### TASK DIRECTIONS
Each line below with the string "center" should be copied.

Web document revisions
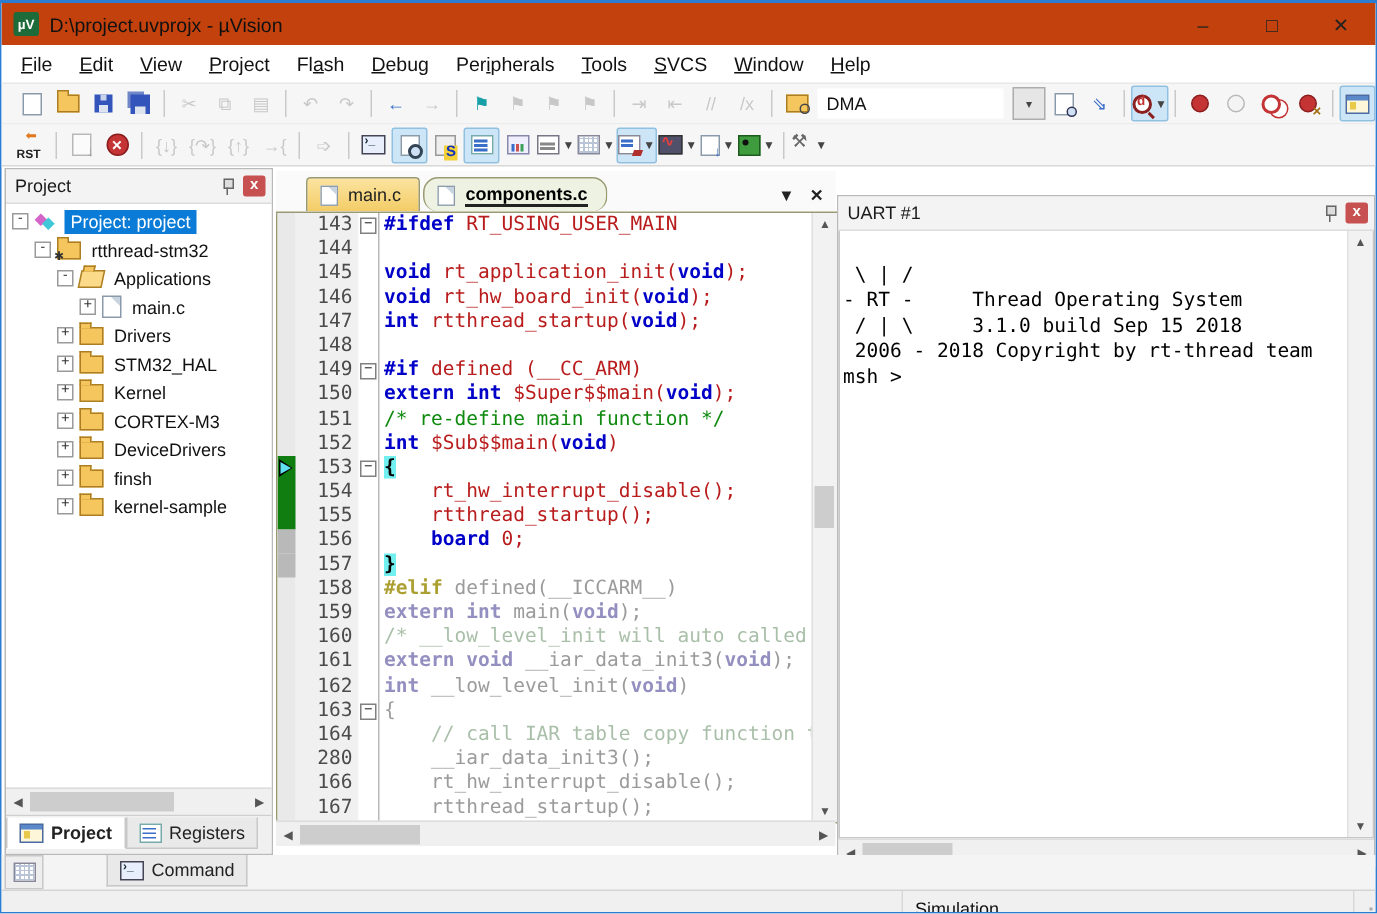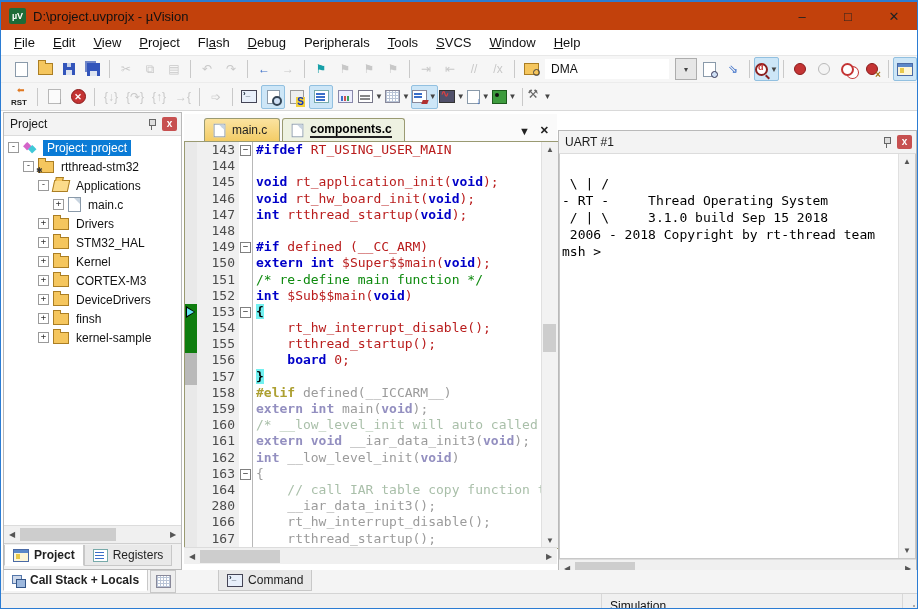--- a/index.html
+++ b/index.html
@@ -136,7 +136,7 @@
   #editor-tabbar{height:27px;display:flex;align-items:flex-end;background:#fafafa;padding-left:20px;}
   .ed-tab{display:flex;align-items:center;gap:6px;height:22px;padding:0 12px 0 8px;font-size:12px;border:1px solid #9a9a72;border-bottom:none;border-radius:3px 3px 0 0;margin-right:2px;}
   .ed-tab.inactive{background:linear-gradient(#fbe3a0,#f3cc66);color:#222;}
-  .ed-tab.active{background:#eef2e2;font-weight:bold;}
+  .ed-tab.active{background:#eef2e2;font-weight:bold;border-radius:10px;}
   .ed-tab.active .ed-tab-label{border-bottom:2px solid #222;}
   .ed-tab .tr-file{transform:scale(.9);}
   #edtab-icons{margin-left:auto;display:flex;align-items:center;gap:10px;padding:0 8px 4px 0;}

### EXERCISE ANSWER
   .ed-tab{display:flex;align-items:center;gap:6px;height:22px;padding:0 12px 0 8px;font-size:12px;border:1px solid #9a9a72;border-bottom:none;border-radius:3px 3px 0 0;margin-right:2px;}
   #edtab-icons{margin-left:auto;display:flex;align-items:center;gap:10px;padding:0 8px 4px 0;}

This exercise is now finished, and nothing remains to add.